Work order: In the data that follows, find the line containing "and Mainstream |"; then quote that line and every line after it, exactly, through the last one.

Records:
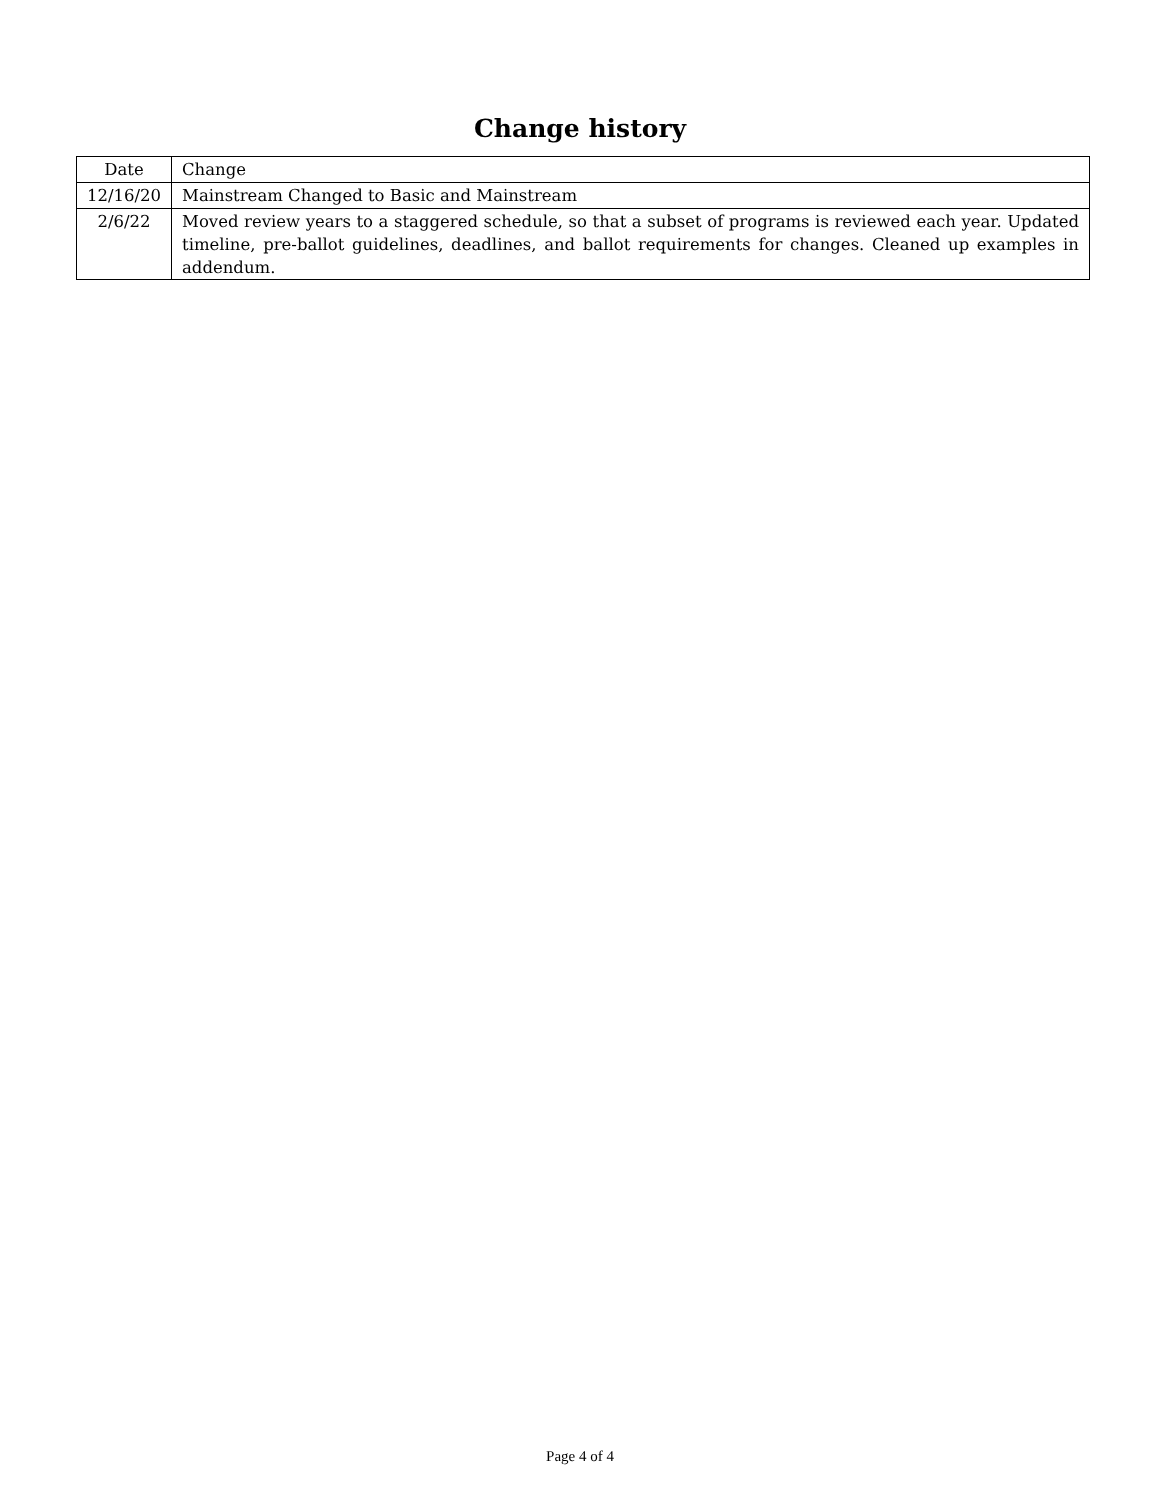Change history
| Date | Change |
| --- | --- |
| 12/16/20 | Mainstream Changed to Basic and Mainstream |
| 2/6/22 | Moved review years to a staggered schedule, so that a subset of programs is reviewed each year. Updated timeline, pre-ballot guidelines, deadlines, and ballot requirements for changes. Cleaned up examples in addendum. |
Page 4 of 4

Answer to the exercise:
| 12/16/20 | Mainstream Changed to Basic and Mainstream |
| 2/6/22 | Moved review years to a staggered schedule, so that a subset of programs is reviewed each year. Updated timeline, pre-ballot guidelines, deadlines, and ballot requirements for changes. Cleaned up examples in addendum. |
Page 4 of 4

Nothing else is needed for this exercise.